What I'd love to see is a healthcare system that rewards "value." That is, pay providers who deliver safe and effective care efficiently (i.e., they deliver a cost-effective service) more than those who deliver unsafe, low-quality, or inefficient (overly expensive) care. This is aligned with Porter & Teisberg's "value-based competition" model.

On the coding issue, I have trouble with all of the coding systems in use today, and it doesn't even have to do with gaming the system. The problem, which is not discussed enough, is that the codes lack adequate precision.
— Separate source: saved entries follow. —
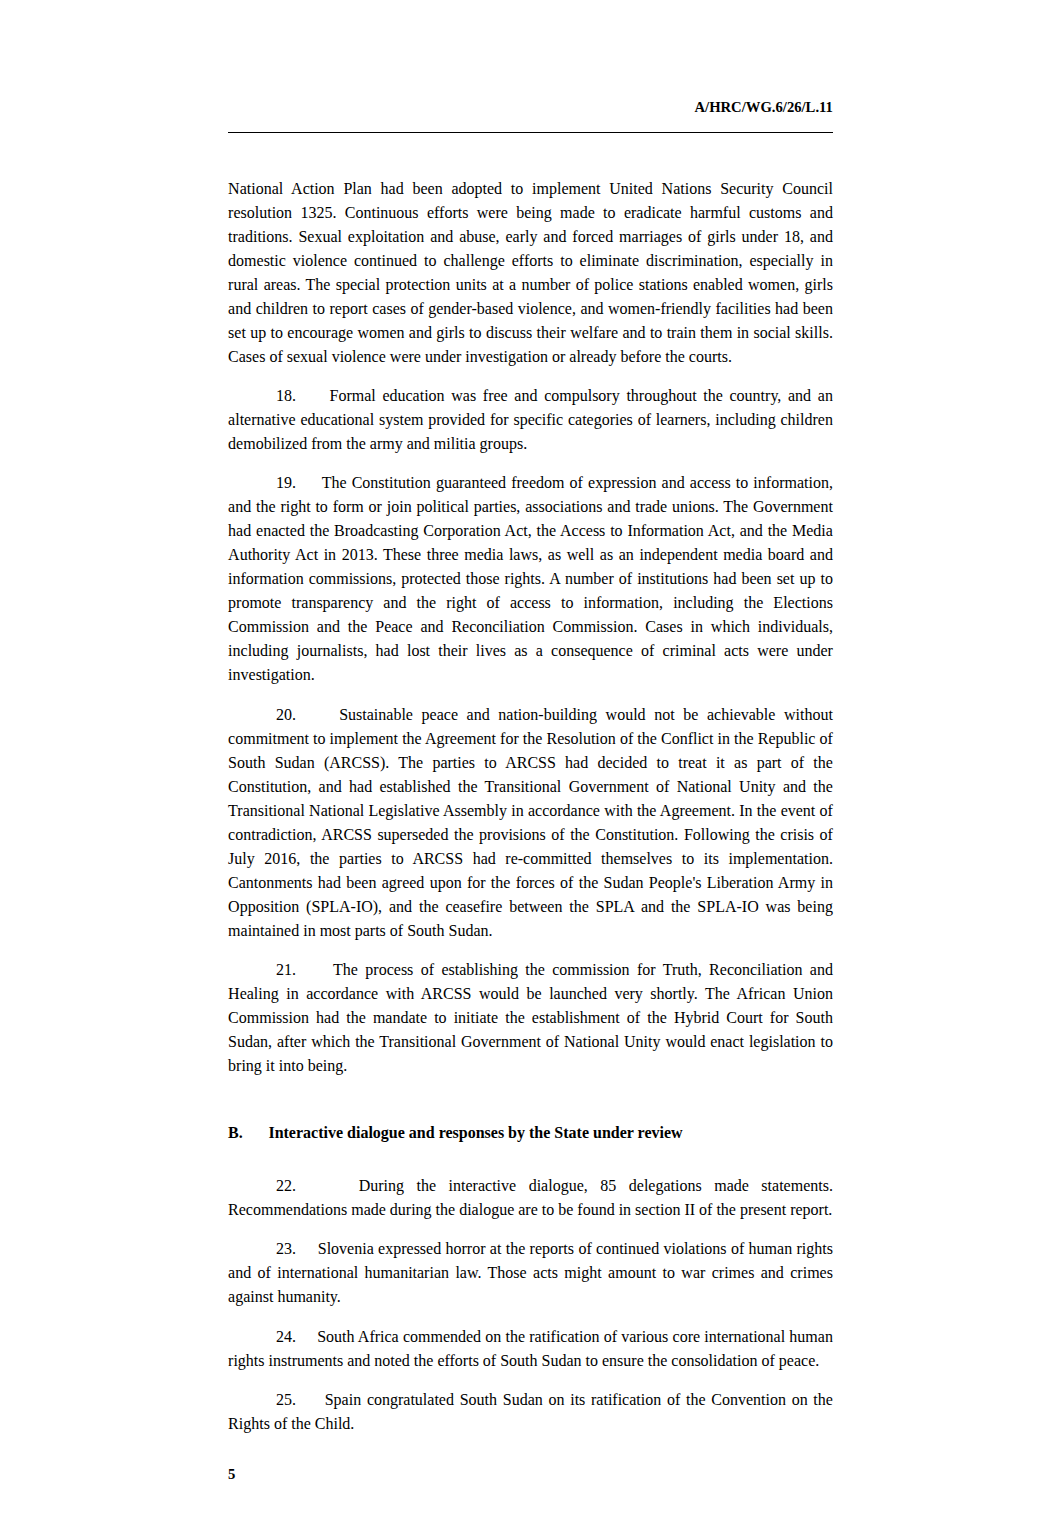A/HRC/WG.6/26/L.11
National Action Plan had been adopted to implement United Nations Security Council resolution 1325. Continuous efforts were being made to eradicate harmful customs and traditions. Sexual exploitation and abuse, early and forced marriages of girls under 18, and domestic violence continued to challenge efforts to eliminate discrimination, especially in rural areas. The special protection units at a number of police stations enabled women, girls and children to report cases of gender-based violence, and women-friendly facilities had been set up to encourage women and girls to discuss their welfare and to train them in social skills. Cases of sexual violence were under investigation or already before the courts.
18. Formal education was free and compulsory throughout the country, and an alternative educational system provided for specific categories of learners, including children demobilized from the army and militia groups.
19. The Constitution guaranteed freedom of expression and access to information, and the right to form or join political parties, associations and trade unions. The Government had enacted the Broadcasting Corporation Act, the Access to Information Act, and the Media Authority Act in 2013. These three media laws, as well as an independent media board and information commissions, protected those rights. A number of institutions had been set up to promote transparency and the right of access to information, including the Elections Commission and the Peace and Reconciliation Commission. Cases in which individuals, including journalists, had lost their lives as a consequence of criminal acts were under investigation.
20. Sustainable peace and nation-building would not be achievable without commitment to implement the Agreement for the Resolution of the Conflict in the Republic of South Sudan (ARCSS). The parties to ARCSS had decided to treat it as part of the Constitution, and had established the Transitional Government of National Unity and the Transitional National Legislative Assembly in accordance with the Agreement. In the event of contradiction, ARCSS superseded the provisions of the Constitution. Following the crisis of July 2016, the parties to ARCSS had re-committed themselves to its implementation. Cantonments had been agreed upon for the forces of the Sudan People's Liberation Army in Opposition (SPLA-IO), and the ceasefire between the SPLA and the SPLA-IO was being maintained in most parts of South Sudan.
21. The process of establishing the commission for Truth, Reconciliation and Healing in accordance with ARCSS would be launched very shortly. The African Union Commission had the mandate to initiate the establishment of the Hybrid Court for South Sudan, after which the Transitional Government of National Unity would enact legislation to bring it into being.
B. Interactive dialogue and responses by the State under review
22. During the interactive dialogue, 85 delegations made statements. Recommendations made during the dialogue are to be found in section II of the present report.
23. Slovenia expressed horror at the reports of continued violations of human rights and of international humanitarian law. Those acts might amount to war crimes and crimes against humanity.
24. South Africa commended on the ratification of various core international human rights instruments and noted the efforts of South Sudan to ensure the consolidation of peace.
25. Spain congratulated South Sudan on its ratification of the Convention on the Rights of the Child.
5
Ideally, patients would receive a valid precise diagnosis that accurately defines their condition using a new type of coding system that is more sensitive to individual differences (e.g., in terms of symptomology, severity & duration, genetics, environmental factors, comorbidity, the mind-body connection, etc. And procedure codes should be broader, to include CAM interventions (e.g., ABC codes).

Clinical and financial outcomes would measure results by evaluating changes in patients' condition following treatment and the cost of such care.

Providers whose patients show superior clinical outcomes (in terms of symptom reduction, disease eradication, quality of life, etc.) for lower cost would be more highly rewarded.

I know I left out many of the details, some of which are quite daunting, but the basic I just presented is, at least, a more rational one than what we currently have.